____ Data lines
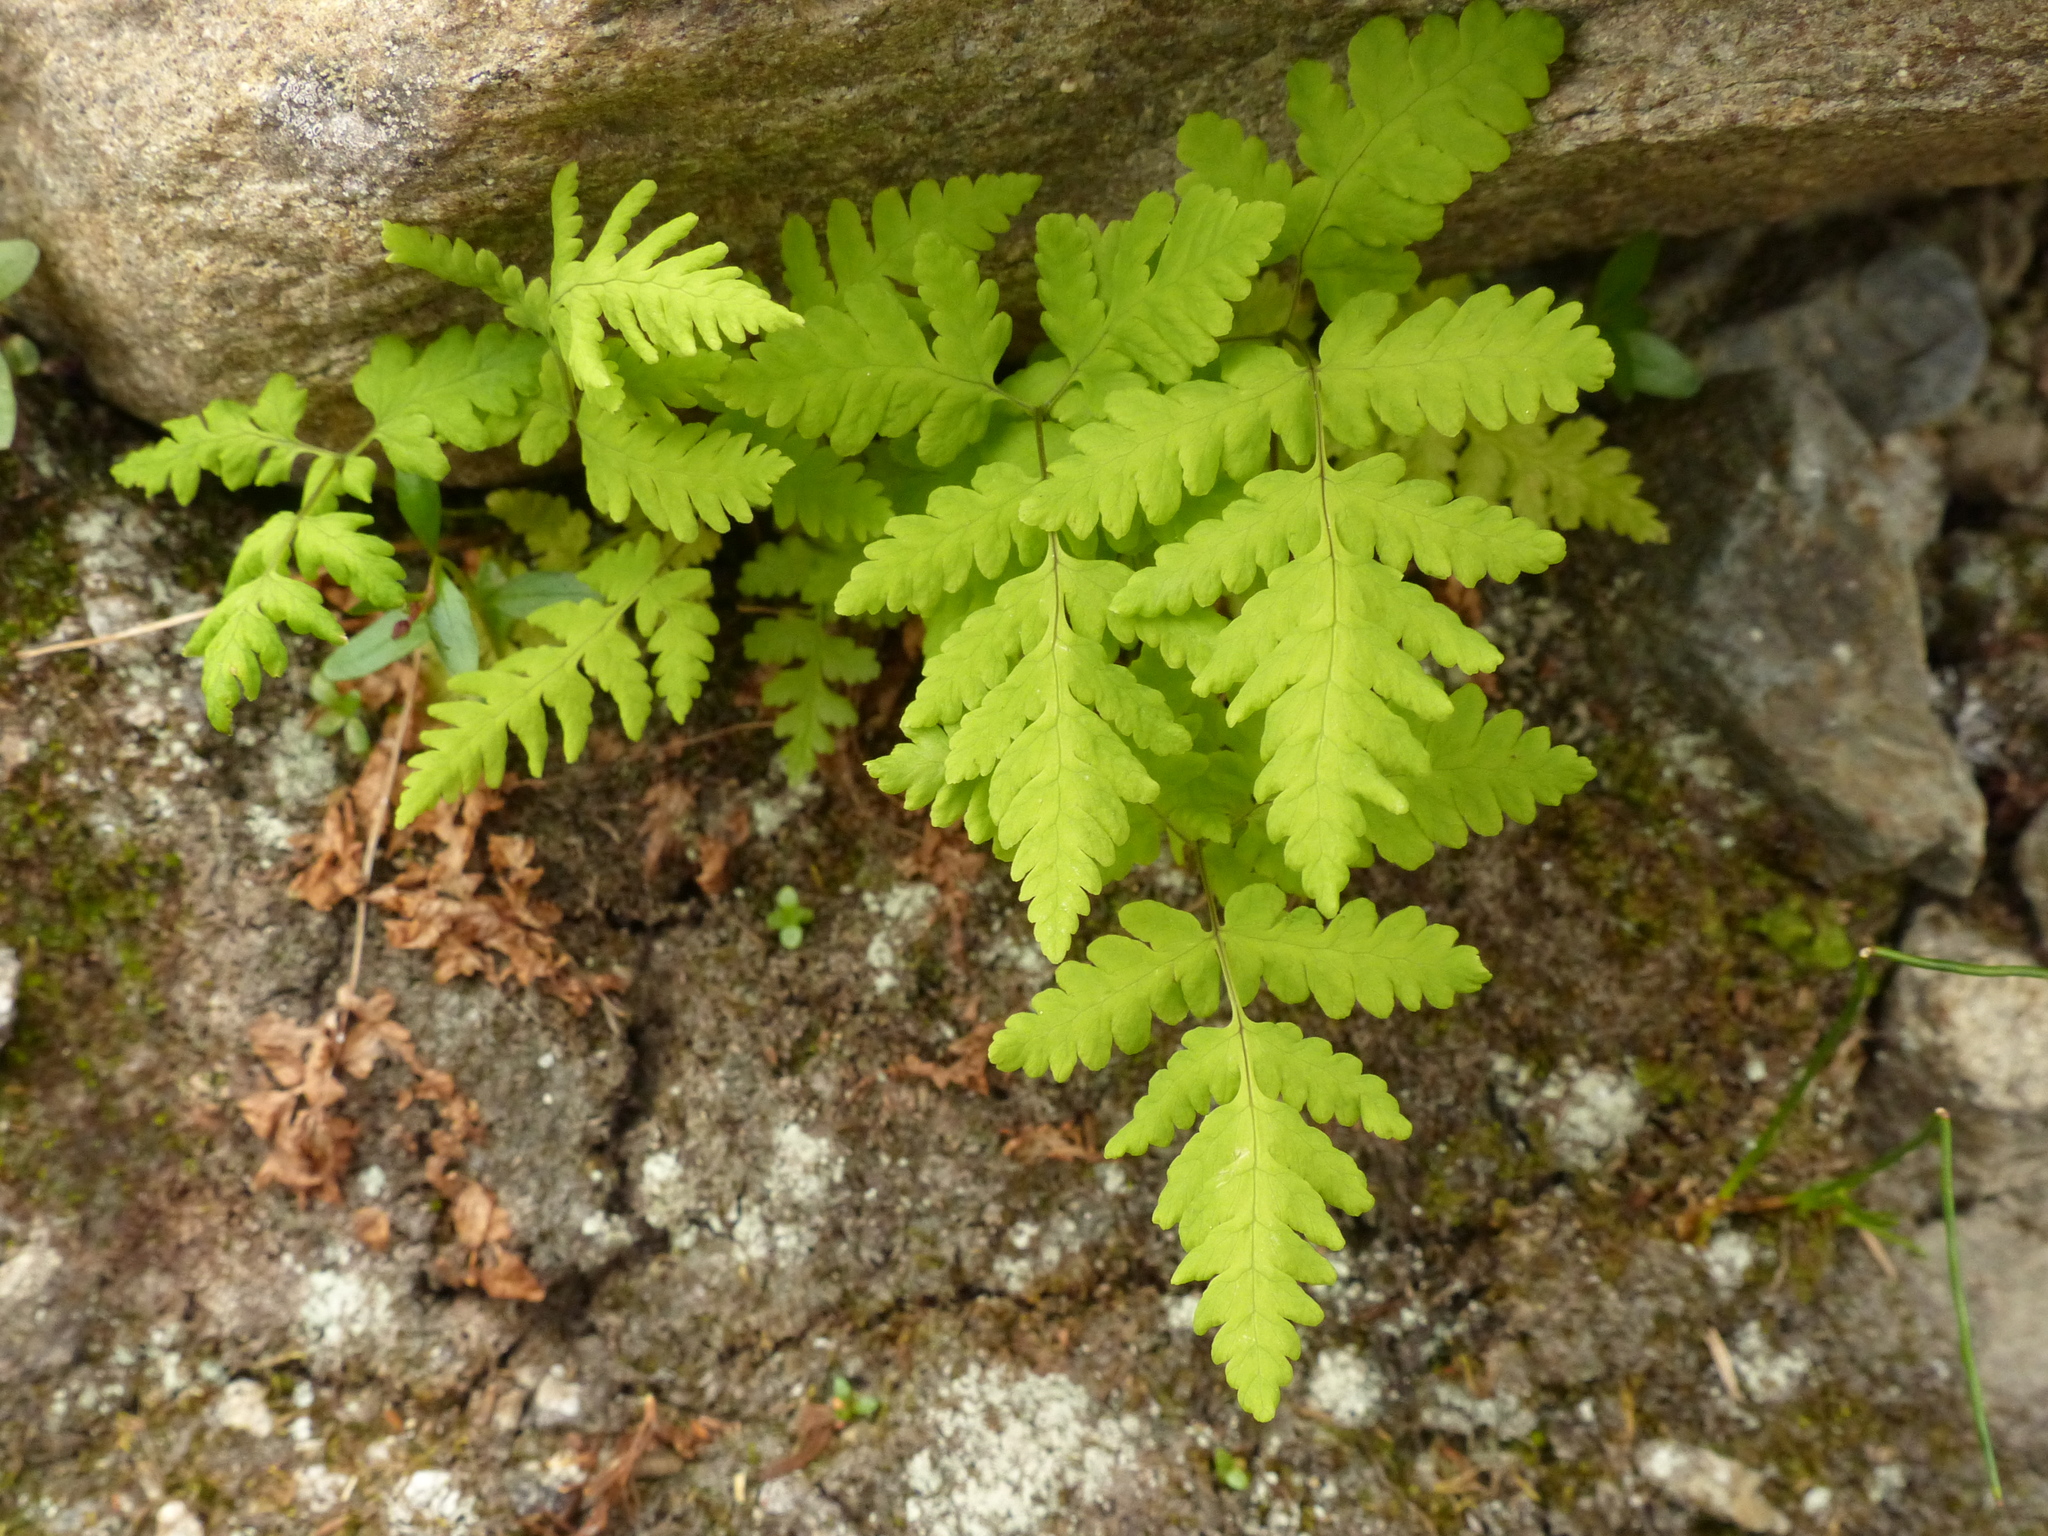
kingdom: Plantae
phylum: Tracheophyta
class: Polypodiopsida
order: Polypodiales
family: Cystopteridaceae
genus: Gymnocarpium
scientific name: Gymnocarpium dryopteris
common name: Oak fern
________
**What needs to be done:**
Please repeat every line of the listing word for word, leaving out the pictures.

**Response to the exercise:**
kingdom: Plantae
phylum: Tracheophyta
class: Polypodiopsida
order: Polypodiales
family: Cystopteridaceae
genus: Gymnocarpium
scientific name: Gymnocarpium dryopteris
common name: Oak fern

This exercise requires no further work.